Great ideas, it has been said, come into the world as gently as doves. Perhaps then, if we listen attentively, we shall hear, amid the uproar of empires and nations, a faint flutter of wings, the gentle stirring of life and hope. Some will say that this hope lies in a nation; others, in a man. I believe rather that it is awakened, revived, nourished by millions of solitary individuals whose deeds and works every day negate frontiers and the crudest implications of history.” – Albert Camus, Resistance, Rebellion and Death: Essays
The figures are mind-boggling. Since the attempted coup on 15 July 2016, a total of 5,717 academics in 117 universities have been sacked from their jobs in Turkey, according to Bianet.org; 15 universities have been shut down altogether; and, according to the Ministry of Justice, 69,301 students have been incarcerated as of the end of 2016, which accounts for one-third of the total number of prisoners in the whole country.

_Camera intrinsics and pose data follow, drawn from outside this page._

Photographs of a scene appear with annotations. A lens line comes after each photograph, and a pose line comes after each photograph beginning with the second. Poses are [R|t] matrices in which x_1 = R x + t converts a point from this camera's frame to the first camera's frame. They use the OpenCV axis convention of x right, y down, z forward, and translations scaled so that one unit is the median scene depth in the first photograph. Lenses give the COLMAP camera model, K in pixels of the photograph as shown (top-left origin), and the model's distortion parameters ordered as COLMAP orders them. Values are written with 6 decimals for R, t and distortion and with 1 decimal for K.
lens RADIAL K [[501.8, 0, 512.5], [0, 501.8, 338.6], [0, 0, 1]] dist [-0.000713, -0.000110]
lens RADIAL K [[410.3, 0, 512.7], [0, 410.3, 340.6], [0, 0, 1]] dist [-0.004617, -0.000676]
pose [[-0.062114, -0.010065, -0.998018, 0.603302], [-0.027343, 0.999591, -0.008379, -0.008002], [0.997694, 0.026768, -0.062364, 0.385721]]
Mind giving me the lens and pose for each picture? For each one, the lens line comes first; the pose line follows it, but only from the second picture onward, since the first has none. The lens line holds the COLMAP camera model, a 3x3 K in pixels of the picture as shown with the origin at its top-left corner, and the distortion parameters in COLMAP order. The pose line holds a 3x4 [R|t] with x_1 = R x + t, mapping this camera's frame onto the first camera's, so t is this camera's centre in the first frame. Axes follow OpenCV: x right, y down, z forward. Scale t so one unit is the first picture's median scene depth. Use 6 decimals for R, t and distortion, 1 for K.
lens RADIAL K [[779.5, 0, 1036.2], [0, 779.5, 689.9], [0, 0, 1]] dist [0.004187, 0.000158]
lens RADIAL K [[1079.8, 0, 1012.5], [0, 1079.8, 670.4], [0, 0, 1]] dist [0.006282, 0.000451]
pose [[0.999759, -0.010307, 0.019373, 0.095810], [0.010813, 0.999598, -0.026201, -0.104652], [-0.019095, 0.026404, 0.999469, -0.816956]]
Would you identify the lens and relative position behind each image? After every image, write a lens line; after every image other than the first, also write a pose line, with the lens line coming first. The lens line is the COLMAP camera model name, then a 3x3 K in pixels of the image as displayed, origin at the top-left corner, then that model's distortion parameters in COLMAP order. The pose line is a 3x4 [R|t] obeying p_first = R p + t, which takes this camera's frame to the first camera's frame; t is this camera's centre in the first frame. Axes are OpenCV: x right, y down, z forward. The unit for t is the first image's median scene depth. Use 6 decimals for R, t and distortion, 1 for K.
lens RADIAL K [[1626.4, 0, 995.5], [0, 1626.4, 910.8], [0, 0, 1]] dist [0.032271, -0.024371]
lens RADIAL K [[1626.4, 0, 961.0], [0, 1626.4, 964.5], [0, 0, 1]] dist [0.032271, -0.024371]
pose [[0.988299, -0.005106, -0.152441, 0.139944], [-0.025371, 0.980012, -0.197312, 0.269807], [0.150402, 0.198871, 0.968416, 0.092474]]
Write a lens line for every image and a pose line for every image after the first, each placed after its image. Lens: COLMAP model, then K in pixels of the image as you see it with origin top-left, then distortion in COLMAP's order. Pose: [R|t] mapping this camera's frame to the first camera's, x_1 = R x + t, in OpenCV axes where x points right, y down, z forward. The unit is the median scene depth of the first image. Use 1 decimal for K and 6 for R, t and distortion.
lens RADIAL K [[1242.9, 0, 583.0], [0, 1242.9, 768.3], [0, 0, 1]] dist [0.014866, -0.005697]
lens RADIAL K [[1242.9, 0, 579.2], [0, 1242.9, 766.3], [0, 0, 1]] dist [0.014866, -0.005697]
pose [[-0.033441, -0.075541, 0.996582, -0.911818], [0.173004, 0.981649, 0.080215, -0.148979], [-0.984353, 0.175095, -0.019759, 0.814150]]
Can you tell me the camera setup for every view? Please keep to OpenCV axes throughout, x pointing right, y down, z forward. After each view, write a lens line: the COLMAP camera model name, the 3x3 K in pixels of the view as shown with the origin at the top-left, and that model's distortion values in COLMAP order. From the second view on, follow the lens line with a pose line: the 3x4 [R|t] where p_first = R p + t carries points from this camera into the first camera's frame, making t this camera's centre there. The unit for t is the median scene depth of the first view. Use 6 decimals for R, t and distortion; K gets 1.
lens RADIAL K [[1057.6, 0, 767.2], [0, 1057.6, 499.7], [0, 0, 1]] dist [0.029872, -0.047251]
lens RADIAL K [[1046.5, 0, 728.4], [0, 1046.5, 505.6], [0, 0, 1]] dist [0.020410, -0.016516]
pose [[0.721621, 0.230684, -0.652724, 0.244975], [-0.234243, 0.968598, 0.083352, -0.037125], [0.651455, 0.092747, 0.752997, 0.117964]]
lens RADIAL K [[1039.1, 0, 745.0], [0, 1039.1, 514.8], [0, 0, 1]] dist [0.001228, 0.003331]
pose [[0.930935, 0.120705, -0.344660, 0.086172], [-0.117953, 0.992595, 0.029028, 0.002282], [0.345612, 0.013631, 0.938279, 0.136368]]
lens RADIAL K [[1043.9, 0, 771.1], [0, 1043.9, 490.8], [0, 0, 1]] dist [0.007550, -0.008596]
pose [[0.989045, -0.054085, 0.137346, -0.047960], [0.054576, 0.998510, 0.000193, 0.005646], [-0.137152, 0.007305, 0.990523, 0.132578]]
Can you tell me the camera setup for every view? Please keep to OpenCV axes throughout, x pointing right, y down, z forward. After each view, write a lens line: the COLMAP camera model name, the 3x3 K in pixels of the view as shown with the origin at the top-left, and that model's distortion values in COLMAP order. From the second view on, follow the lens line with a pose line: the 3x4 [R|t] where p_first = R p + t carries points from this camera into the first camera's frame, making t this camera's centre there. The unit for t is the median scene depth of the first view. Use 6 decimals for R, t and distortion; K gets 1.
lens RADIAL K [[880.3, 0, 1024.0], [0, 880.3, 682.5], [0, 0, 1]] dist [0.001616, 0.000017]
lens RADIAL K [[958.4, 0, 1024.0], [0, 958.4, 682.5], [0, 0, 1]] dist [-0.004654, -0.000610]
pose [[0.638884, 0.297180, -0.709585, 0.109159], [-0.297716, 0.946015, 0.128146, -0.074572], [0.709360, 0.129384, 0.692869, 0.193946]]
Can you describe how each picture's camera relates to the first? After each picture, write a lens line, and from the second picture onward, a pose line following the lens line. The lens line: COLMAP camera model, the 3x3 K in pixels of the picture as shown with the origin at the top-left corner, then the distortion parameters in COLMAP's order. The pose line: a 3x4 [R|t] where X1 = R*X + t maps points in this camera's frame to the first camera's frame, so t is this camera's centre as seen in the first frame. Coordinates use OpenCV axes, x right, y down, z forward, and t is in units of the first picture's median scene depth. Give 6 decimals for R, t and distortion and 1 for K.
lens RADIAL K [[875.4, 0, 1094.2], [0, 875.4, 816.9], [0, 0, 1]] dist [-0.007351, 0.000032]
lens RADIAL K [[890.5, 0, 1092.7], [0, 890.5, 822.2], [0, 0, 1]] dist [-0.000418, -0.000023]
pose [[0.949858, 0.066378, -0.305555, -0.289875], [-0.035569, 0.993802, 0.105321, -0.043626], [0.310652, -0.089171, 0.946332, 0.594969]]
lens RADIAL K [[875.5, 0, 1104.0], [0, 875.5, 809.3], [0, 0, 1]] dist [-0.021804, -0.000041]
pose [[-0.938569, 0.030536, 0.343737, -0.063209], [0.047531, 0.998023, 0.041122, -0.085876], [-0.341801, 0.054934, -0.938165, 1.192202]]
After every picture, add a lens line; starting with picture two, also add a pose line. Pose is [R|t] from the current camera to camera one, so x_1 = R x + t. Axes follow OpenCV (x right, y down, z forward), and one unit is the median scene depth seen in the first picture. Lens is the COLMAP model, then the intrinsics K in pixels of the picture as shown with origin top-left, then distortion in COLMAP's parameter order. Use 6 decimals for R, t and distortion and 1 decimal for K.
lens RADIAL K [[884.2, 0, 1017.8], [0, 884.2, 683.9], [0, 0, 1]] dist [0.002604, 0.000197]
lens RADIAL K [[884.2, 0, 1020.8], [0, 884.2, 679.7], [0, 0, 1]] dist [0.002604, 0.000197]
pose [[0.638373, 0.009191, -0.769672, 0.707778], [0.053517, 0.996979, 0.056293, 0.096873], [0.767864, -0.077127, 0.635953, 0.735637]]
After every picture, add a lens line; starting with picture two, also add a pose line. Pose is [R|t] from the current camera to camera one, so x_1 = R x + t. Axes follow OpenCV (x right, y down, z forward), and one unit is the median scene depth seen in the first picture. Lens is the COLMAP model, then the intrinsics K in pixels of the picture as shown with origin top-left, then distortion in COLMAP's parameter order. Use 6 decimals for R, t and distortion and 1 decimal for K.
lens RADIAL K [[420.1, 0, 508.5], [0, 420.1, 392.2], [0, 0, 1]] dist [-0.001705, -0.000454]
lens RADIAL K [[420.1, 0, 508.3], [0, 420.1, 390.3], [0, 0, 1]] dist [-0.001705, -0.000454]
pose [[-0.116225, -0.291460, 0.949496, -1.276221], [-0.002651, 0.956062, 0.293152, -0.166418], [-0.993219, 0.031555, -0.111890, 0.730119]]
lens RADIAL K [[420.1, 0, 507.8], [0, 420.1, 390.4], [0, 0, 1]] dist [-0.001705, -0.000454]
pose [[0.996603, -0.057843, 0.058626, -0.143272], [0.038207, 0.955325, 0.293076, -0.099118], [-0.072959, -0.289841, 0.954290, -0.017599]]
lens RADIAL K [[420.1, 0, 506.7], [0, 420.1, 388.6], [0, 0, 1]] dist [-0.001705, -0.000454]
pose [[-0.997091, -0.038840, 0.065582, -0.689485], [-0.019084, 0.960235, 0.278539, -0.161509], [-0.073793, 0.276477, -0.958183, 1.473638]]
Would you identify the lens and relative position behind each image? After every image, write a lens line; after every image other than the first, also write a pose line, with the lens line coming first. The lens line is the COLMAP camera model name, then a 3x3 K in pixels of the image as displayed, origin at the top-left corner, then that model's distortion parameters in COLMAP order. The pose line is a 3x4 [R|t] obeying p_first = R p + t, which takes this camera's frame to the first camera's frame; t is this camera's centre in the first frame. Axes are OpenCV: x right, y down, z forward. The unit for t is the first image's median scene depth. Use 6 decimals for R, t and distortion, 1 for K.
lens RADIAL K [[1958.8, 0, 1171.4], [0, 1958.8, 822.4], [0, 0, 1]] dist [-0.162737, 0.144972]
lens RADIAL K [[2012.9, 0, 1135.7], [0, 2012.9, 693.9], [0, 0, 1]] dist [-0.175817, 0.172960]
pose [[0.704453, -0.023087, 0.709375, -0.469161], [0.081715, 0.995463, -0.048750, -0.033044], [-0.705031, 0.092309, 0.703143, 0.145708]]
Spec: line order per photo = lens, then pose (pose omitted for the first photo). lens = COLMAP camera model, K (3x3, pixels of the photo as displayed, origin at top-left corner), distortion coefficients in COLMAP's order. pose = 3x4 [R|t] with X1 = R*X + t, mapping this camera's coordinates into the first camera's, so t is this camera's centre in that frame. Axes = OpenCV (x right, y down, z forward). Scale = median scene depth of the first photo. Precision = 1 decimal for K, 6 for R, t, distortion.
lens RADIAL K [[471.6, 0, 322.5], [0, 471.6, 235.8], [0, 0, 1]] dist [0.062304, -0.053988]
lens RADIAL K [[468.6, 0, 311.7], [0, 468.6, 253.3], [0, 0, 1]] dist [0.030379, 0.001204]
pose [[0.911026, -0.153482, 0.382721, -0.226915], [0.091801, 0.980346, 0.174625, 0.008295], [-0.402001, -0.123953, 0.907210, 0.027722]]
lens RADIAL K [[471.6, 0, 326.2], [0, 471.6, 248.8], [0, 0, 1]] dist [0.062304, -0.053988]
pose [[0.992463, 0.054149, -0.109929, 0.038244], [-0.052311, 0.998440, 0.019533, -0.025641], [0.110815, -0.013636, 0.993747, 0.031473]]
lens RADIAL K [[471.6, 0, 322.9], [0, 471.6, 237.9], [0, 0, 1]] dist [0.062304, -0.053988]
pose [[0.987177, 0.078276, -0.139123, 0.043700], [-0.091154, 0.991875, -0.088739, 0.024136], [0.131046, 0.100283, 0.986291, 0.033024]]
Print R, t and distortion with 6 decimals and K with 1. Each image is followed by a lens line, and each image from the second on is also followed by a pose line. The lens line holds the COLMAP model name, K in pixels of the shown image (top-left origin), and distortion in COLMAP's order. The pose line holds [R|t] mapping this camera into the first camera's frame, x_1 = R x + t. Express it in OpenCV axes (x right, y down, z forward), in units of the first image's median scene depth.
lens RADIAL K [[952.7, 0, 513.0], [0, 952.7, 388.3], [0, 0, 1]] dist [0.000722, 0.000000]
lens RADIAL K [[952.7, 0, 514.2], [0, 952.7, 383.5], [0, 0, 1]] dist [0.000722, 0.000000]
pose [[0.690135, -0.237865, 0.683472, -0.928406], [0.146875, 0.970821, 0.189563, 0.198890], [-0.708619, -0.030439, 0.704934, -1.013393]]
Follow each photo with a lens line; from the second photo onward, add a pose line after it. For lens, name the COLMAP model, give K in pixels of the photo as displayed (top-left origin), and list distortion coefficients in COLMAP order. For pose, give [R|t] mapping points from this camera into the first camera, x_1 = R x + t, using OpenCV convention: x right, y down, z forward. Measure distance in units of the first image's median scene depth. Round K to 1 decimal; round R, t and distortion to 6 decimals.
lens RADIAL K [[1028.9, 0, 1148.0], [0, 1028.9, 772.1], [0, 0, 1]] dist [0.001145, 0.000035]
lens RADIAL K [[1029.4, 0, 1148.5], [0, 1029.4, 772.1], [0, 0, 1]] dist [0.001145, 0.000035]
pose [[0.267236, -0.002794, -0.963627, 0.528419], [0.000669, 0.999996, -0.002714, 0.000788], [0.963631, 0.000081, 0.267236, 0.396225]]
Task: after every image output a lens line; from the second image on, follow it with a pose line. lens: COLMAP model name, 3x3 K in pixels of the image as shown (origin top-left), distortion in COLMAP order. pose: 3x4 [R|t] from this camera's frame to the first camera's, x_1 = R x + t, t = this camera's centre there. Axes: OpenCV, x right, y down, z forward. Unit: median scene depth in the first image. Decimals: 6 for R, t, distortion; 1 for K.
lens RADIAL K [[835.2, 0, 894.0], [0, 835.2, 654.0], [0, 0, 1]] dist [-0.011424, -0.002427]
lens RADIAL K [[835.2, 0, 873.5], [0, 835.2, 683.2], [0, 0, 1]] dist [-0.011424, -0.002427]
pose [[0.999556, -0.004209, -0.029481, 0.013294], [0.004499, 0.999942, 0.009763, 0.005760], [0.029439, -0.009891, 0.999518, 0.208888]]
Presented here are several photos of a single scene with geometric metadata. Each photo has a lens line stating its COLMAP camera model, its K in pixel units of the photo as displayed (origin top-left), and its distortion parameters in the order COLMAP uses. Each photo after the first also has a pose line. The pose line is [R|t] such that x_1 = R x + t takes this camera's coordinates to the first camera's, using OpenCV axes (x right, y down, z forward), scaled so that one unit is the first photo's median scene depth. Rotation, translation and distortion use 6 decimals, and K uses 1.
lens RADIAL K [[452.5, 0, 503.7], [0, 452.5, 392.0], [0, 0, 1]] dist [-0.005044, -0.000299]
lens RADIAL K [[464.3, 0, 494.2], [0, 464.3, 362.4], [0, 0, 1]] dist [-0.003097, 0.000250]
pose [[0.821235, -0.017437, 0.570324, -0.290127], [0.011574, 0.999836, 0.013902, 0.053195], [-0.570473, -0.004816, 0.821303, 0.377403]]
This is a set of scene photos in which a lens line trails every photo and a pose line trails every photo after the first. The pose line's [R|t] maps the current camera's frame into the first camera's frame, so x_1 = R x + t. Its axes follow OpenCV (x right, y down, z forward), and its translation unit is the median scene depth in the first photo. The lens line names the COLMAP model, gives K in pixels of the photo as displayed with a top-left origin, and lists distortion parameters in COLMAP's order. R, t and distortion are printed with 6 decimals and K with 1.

Most of those who have managed to keep their jobs have been affected by the atmosphere of increasing oppression, often – quite understandably – practising a form of self-censorship to avoid persecution. As the sociologist Nilufer Gole put it in a recent interview on the state of academic freedom in Turkey: “Our freedom of speech is under attack, our personal voices are silenced and our words are penalised.”
A simple headcount or fancy infographics are not enough to fully grasp the consequences of the Turkish government’s war on academe.
What we are facing is nothing less than what some have called an ‘academicide’, a real carnage with real victims – former academics who commit suicide in desperation or lose their lives while working in hazardous temporary jobs; families ripped apart due to the travel ban imposed on discharged academic personnel; financial hardship resulting from the inability to find employment either in the public sector or indeed the private sector, which is reluctant to hire the ‘unwanted’ as it seeks to avoid potential trouble with the government.
Deprived of the means to secure a livelihood and their basic freedoms, the purged academics are trapped, if not inside concrete walls, then in a void, a dark present with no future.
No wonder, then, that academics and students who are already abroad are no longer returning to Turkey and those who have not yet been purged or banned from travelling seek every opportunity to continue their career and education elsewhere while they still can.
“Turkey loses it brains”, wrote journalist Zia Weise in an article on the unprecedented level of brain drain from Turkey, pointing to the sharp increase in the number of applications to various institutions such as Scholars at Risk or Scholar Rescue Fund from Turkish scholars.